→ **What you are asked to do**
Starting with the line below that holds "ie haben eine Frage? Dann schreiben Sie uns" and stopping after the line that holds "Skip search by Звезды", transcribe the lines exactly, leaving out all pictures.

[Stored data entries]
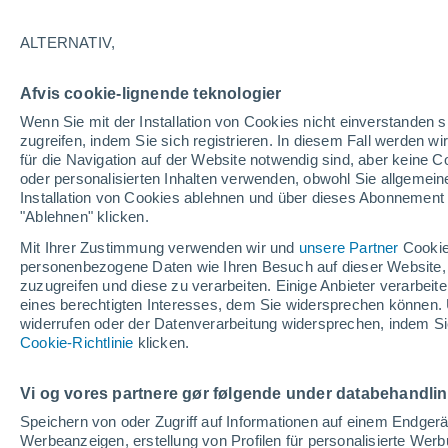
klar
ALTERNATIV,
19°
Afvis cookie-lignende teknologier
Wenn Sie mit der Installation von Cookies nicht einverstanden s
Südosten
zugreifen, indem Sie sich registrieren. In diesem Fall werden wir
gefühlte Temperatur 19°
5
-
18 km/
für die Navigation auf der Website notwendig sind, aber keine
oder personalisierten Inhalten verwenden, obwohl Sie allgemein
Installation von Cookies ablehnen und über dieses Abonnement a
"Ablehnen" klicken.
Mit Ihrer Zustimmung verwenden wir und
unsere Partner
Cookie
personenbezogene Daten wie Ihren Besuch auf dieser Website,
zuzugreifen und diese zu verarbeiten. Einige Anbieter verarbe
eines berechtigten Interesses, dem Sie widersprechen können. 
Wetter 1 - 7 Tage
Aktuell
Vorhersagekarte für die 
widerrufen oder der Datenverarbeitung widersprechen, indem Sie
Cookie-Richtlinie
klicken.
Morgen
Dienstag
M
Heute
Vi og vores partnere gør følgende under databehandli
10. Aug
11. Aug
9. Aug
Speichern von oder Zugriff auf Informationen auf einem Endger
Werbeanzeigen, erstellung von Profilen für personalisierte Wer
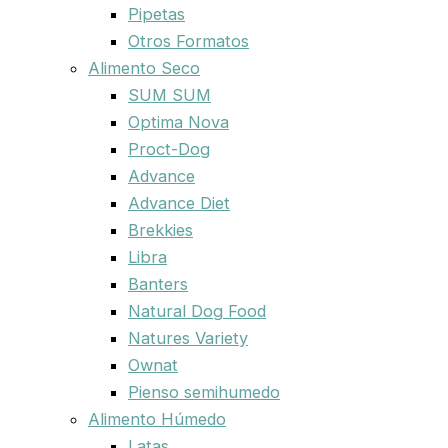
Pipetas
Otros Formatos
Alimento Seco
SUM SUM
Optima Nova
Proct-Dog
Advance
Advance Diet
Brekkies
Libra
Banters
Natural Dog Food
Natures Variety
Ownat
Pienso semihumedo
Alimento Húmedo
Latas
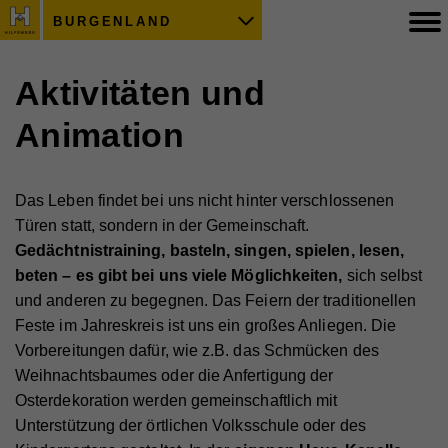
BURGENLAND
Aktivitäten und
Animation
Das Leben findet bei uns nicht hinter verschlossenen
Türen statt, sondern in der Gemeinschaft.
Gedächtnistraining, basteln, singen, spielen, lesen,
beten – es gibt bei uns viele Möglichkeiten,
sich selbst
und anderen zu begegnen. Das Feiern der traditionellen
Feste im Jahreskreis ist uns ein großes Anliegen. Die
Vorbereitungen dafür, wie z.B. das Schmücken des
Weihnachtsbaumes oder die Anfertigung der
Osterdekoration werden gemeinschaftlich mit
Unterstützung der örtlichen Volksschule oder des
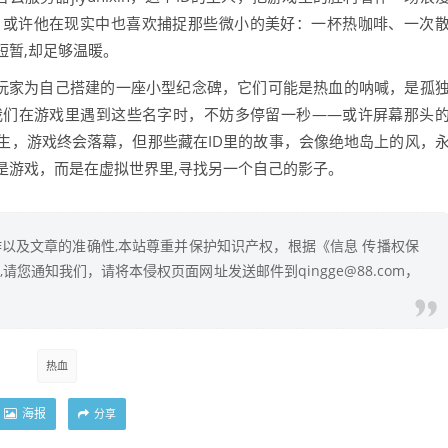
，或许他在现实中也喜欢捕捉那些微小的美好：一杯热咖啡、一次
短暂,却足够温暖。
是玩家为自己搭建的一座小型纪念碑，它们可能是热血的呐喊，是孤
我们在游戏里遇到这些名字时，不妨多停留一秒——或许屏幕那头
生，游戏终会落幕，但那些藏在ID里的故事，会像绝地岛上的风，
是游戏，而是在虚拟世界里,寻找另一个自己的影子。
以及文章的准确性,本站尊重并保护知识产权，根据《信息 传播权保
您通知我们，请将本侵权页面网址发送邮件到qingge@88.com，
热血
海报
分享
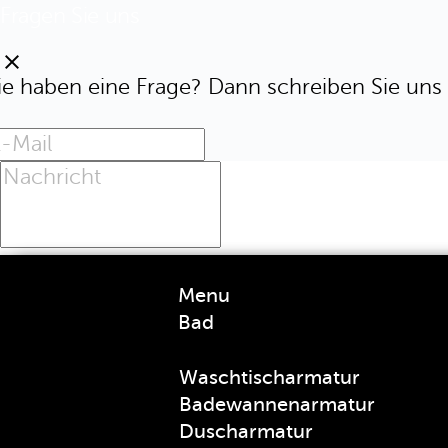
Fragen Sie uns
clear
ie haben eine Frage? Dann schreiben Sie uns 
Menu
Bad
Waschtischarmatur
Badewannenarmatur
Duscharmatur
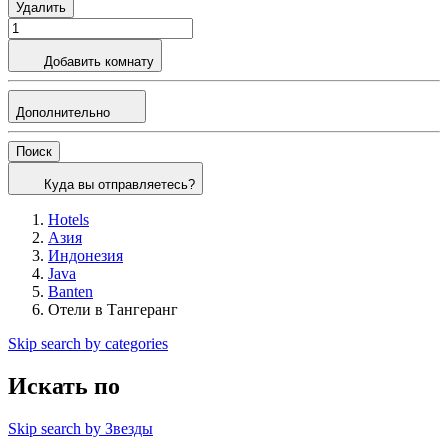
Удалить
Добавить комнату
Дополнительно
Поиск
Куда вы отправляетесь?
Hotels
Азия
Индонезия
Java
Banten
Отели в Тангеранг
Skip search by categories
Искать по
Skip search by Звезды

...

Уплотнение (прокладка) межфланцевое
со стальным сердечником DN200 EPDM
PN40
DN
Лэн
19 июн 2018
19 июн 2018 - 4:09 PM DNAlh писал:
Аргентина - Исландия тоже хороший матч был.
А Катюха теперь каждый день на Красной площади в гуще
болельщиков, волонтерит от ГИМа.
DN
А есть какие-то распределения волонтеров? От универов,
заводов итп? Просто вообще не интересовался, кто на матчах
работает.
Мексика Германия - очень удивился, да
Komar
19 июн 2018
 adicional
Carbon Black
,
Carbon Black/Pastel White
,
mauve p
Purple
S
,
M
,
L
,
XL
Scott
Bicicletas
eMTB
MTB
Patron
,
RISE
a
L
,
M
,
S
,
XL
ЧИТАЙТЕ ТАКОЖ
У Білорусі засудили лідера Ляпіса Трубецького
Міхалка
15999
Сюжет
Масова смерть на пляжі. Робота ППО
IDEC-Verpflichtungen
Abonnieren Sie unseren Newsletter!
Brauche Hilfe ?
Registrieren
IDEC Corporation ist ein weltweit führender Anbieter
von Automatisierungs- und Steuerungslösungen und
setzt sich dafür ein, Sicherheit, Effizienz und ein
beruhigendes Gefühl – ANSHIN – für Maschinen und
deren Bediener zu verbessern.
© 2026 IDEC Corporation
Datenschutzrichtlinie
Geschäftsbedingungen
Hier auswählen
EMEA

==

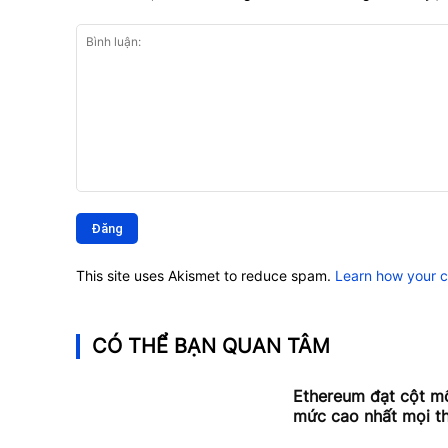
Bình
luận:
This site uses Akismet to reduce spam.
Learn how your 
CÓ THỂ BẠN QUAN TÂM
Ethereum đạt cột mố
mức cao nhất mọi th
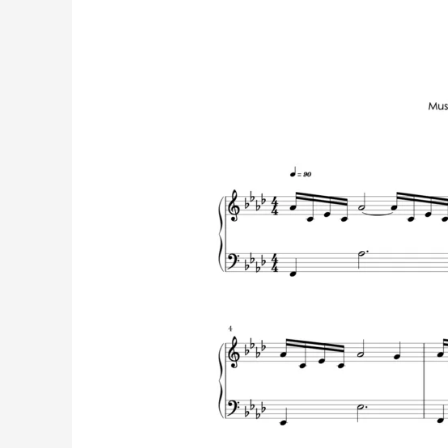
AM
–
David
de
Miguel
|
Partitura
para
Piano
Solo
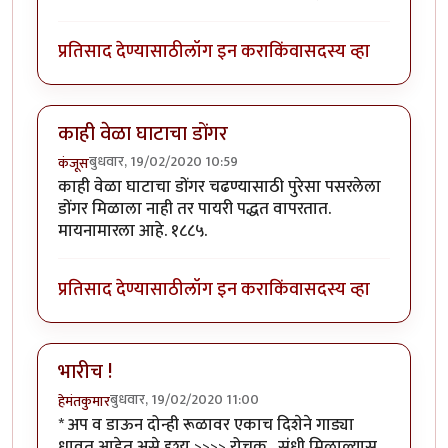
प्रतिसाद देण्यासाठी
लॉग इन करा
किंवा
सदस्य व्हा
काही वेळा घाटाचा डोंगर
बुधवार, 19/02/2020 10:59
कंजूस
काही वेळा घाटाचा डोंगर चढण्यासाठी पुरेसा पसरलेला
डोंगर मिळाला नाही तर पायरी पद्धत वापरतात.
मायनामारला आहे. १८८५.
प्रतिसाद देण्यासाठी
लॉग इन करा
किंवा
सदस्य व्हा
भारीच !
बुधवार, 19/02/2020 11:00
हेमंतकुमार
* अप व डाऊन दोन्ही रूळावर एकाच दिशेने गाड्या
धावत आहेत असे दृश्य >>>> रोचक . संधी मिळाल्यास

→ **Solved exercise**
ie haben eine Frage? Dann schreiben Sie uns 
Menu
Bad
Waschtischarmatur
Badewannenarmatur
Duscharmatur
Удалить
Добавить комнату
Дополнительно
Поиск
Куда вы отправляетесь?
Hotels
Азия
Индонезия
Java
Banten
Отели в Тангеранг
Skip search by categories
Искать по
Skip search by Звезды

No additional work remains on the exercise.